Die Zahl der Krankenhausbetten ist in Deutschland im Vergleich mit anderen Ländern vergleichbarer Wirtschaftskraft relativ hoch. Die Höhe der Fallpauschalen ist in den einzelnen Bundesländern unterschiedlich. Warum kostet eine Blinddarmoperation in Berlin mehr als in Schleswig-Holstein?

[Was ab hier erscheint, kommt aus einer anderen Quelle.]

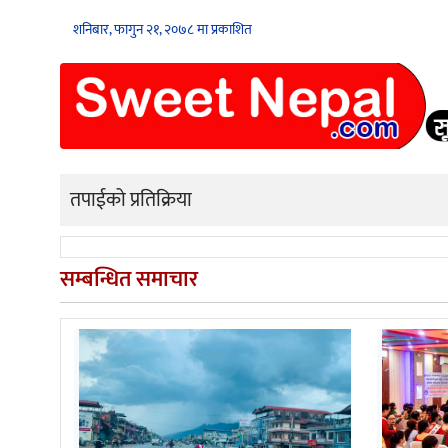
शनिबार, फागुन २१, २०७८ मा प्रकाशित
तपाईको प्रतिक्रिया
सम्बन्धित समाचार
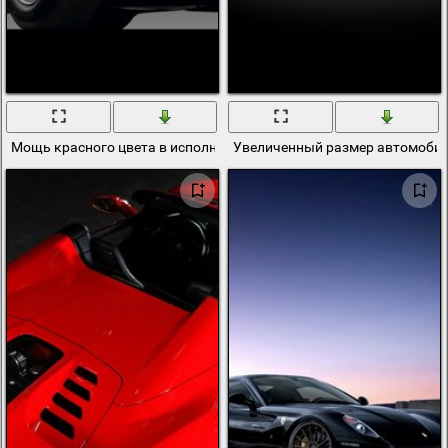
Мощь красного цвета в исполнении Феррари
Увеличенный размер автомоби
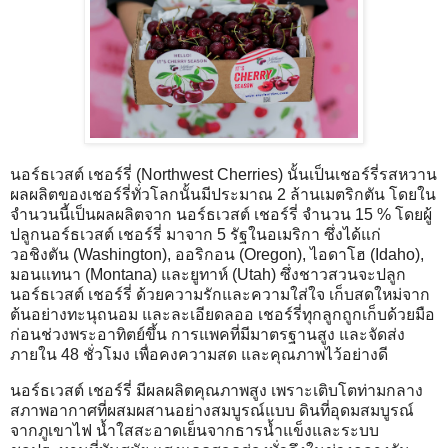
นอร์ธเวสต์ เชอร์รี่ (Northwest Cherries) นั้นเป็นเชอร์รี่รสหวาน
ผลผลิตของเชอร์รี่ทั่วโลกนั้นมีประมาณ 2 ล้านเมตริกตัน โดยใน
จำนวนนี้เป็นผลผลิตจาก นอร์ธเวสต์ เชอร์รี่ จำนวน 15 % โดยผู้
ปลูกนอร์ธเวสต์ เชอร์รี่ มาจาก 5 รัฐในอเมริกา ซึ่งได้แก่
วอชิงตัน (Washington), ออริกอน (Oregon), ไอดาโฮ (Idaho),
มอนแทนา (Montana) และยูทาห์ (Utah) ซึ่งชาวสวนจะปลูก
นอร์ธเวสต์ เชอร์รี่ ด้วยความรักและความใส่ใจ เก็บสดใหม่จาก
ต้นอย่างทะนุถนอม และละเอียดลออ เชอร์รี่ทุกลูกถูกเก็บด้วยมือ
ก่อนช่วงพระอาทิตย์ขึ้น การแพคที่มีมาตรฐานสูง และจัดส่ง
ภายใน 48 ชั่วโมง เพื่อคงความสด และคุณภาพไว้อย่างดี
นอร์ธเวสต์ เชอร์รี่ มีผลผลิตคุณภาพสูง เพราะเติบโตท่ามกลาง
สภาพอากาศที่ผสมผสานอย่างสมบูรณ์แบบ ดินที่อุดมสมบูรณ์
จากภูเขาไฟ น้ำใสสะอาดเย็นจากธารน้ำแข็งและระบบ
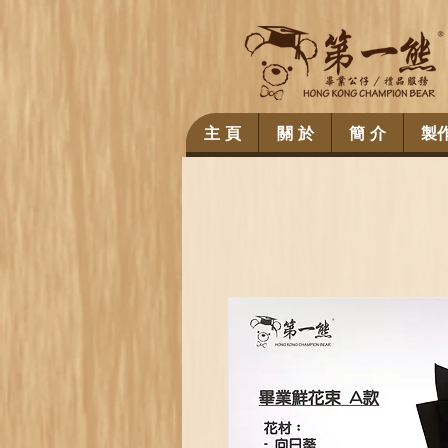
主 頁
關 於
簡 介
製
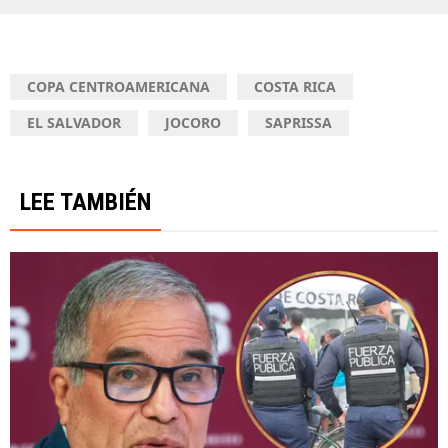
COPA CENTROAMERICANA
COSTA RICA
EL SALVADOR
JOCORO
SAPRISSA
LEE TAMBIÉN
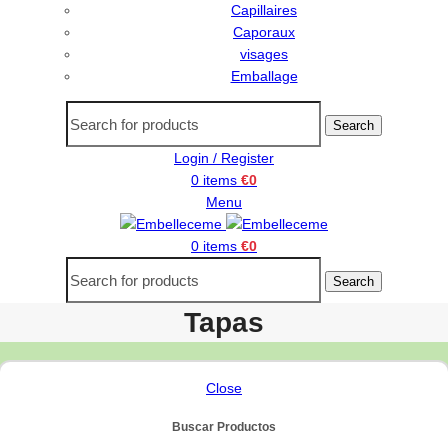
Capillaires
Caporaux
visages
Emballage
Search
Login / Register
0
items
€
0
Menu
0
items
€
0
Search
Tapas
Close
Buscar Productos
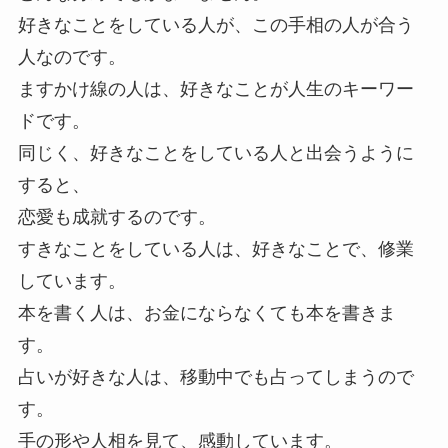
好きなことをしている人が、この手相の人が合う
人なのです。
ますかけ線の人は、好きなことが人生のキーワー
ドです。
同じく、好きなことをしている人と出会うように
すると、
恋愛も成就するのです。
すきなことをしている人は、好きなことで、修業
しています。
本を書く人は、お金にならなくても本を書きま
す。
占いが好きな人は、移動中でも占ってしまうので
す。
手の形や人相を見て、感動しています。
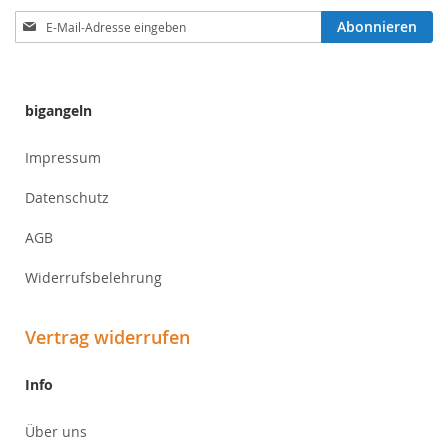
Anmeldung
Abonnieren
zum
Newsletter:
bigangeln
Impressum
Datenschutz
AGB
Widerrufsbelehrung
Vertrag widerrufen
Info
Über uns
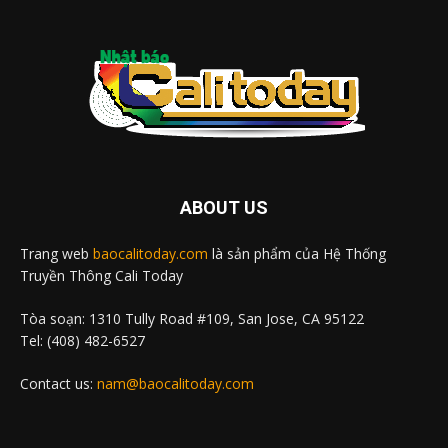
ABOUT US
Trang web
baocalitoday.com
là sản phẩm của Hệ Thống
Truyền Thông Cali Today
Tòa soạn: 1310 Tully Road #109, San Jose, CA 95122
Tel: (408) 482-6527
Contact us:
nam@baocalitoday.com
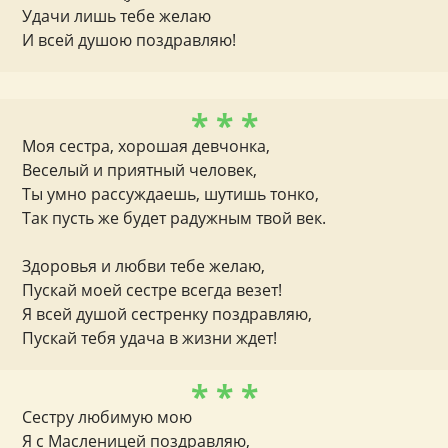
Удачи лишь тебе желаю
И всей душою поздравляю!
* * *
Моя сестра, хорошая девчонка,
Веселый и приятный человек,
Ты умно рассуждаешь, шутишь тонко,
Так пусть же будет радужным твой век.
Здоровья и любви тебе желаю,
Пускай моей сестре всегда везет!
Я всей душой сестренку поздравляю,
Пускай тебя удача в жизни ждет!
* * *
Сестру любимую мою
Я с Масленицей поздравляю,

Ihre Forderung nach einer rigorosen Beschränkung der Anzahl von Medikamenten ist aus liberaler Sicht nicht vertretbar. Der geeignete Mechanismus, um den Wünschen und Bedürfnissen von Versicherten und Patienten einerseits und Arzneimittelherstellern (sowohl forschenden Arzneimittelherstellern als auch Herstellern von Generika) am besten gerecht zu werden, ist der faire Wettbewerb mit ganz klaren Spielregeln.

Delegierung ärztlicher Tätigkeit

Ich teile nicht Ihre Auffassung, dass die Delegierung ärztlicher Tätigkeit im Gesetz festgelegt werden sollte. Ob eine Änderung der Delegations- und Durchführungsverordnung angebracht ist, können nur Fachleute beurteilen. Ich halte eine Regelung in einer Verordnung, für die es selbstverständlich eine gesetzliche Legitimation geben muss, für angemessen, da deren Änderung in Anpassung an geänderte Verhältnisse im Bereich der Heilberufe auf diese Weise schneller möglich ist. Es ist nicht Aufgabe von Gesetzen, Detailbestimmungen, die sehr wohl notwendig sind und ihre Berechtigung haben, festzulegen. Das geschieht in Verordnungen.